I look away. “Sometimes he gets physical.”

“Physical how?”

“He’ll push her around. Or me. One time he went after her, and I’d been playing a lot of hockey—street and ice, lots of time slapping a puck around, and he’s…wiry. I stopped him before he could do any real damage.”

“How’d you manage that?” He’s so calm, his voice even and gently inquisitive. But there’s a tic in his right eye that gives away the undercurrent of rage. I appreciate it, even if I don’t need him to defend me.

“To be clear, I know that violence isn’t the answer, but he was hurting her, and I needed him to stop. So I knocked him out. With one punch.” I’d been so scared. Afraid he would do something we couldn’t come back from. Afraid I’d done just that. But he came around five minutes later. Washed down a couple of Tylenol with beer and went to the trailer park for a couple of days.

His jaw tics. “Seems like self-defense. Did it stop after that?”

“The physical stuff, yeah. But the other night when he took all my tuition money and found out I’d been lying, he got real angry and grabbed my mom’s arm. She might even have bruises. It was only a couple days ago.” It feels like a year has passed.
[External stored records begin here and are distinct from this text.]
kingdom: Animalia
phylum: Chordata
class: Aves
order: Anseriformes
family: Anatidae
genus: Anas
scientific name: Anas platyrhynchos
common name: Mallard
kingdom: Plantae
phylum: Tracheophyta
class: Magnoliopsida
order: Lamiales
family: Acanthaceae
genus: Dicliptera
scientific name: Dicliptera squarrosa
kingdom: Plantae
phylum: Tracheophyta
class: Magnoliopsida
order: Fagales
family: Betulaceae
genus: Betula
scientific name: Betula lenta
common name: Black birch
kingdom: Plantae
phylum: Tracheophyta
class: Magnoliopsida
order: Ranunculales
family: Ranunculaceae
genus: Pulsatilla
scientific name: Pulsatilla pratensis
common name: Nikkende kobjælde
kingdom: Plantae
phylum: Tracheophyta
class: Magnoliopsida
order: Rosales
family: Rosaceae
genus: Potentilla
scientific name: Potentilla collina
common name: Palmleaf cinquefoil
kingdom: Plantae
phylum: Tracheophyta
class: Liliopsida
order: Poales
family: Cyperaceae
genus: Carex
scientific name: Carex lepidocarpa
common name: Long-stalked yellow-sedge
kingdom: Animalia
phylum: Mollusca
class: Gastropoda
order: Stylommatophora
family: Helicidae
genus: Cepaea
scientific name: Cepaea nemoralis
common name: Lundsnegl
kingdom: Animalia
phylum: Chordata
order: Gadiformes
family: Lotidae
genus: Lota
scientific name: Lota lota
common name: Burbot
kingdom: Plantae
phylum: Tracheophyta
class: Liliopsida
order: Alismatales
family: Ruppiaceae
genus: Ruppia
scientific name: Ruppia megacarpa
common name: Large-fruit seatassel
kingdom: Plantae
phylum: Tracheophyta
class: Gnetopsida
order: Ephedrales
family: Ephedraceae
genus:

I explain what happened, how I backed my dad into a corner to scare him, how I told him to take a drive and cool off, and how the next night my mom fell off the deck in the exact same spot. “I’m worried, though, because even if she does remember, she might still say it’s her fault—and not because she’s lying for him, but because she believes it’s true. They’ve been together since she was in high school. She had me when she was seventeen. Twenty years is a lot of time with someone telling you it’s always your fault. It’s hard not to believe it’s true, you know?” I bite the inside of my cheek and fight to keep my emotions locked down. “She’s conditioned to believe she’s the problem.” And I’m conditioned to protect her from him. To take the heat off her. To absorb the abuse. But I’m so damn tired.

“It doesn’t sound like much of a coincidence.” Logan rubs his chin, his frown deepening. “I think you probably already know this, but I’m going to lay it out for you anyway. Without a corroborating story from your mother or some proof, like a video or photos, it’ll be hard to prove he’s at fault. But what I can do is take the information you’ve given me and start building a case.”

I press my fingers to my temples, squeezing my eyes shut. “I don’t know what I’ll do if she doesn’t remember, or worse, if she owns it.”

“Sometimes people have to find the bottom before they start looking for a way back to the surface,” Logan says softly.

“I don’t want the bottom to be a grave.” I dash away the stupid tears as they fall.

He pulls one of those little tissue packs from his pocket and hands it to me. “We’re going to do everything we can to ensure that doesn’t happen.”

“But how?”

“You’re hooked up with families who have a lot of connections. One thing at a time, though.” His expression is full of empathy. “This hamster wheel your mom is stuck on, it doesn’t have to be yours too. I know you want to protect her, but who’s protecting you?”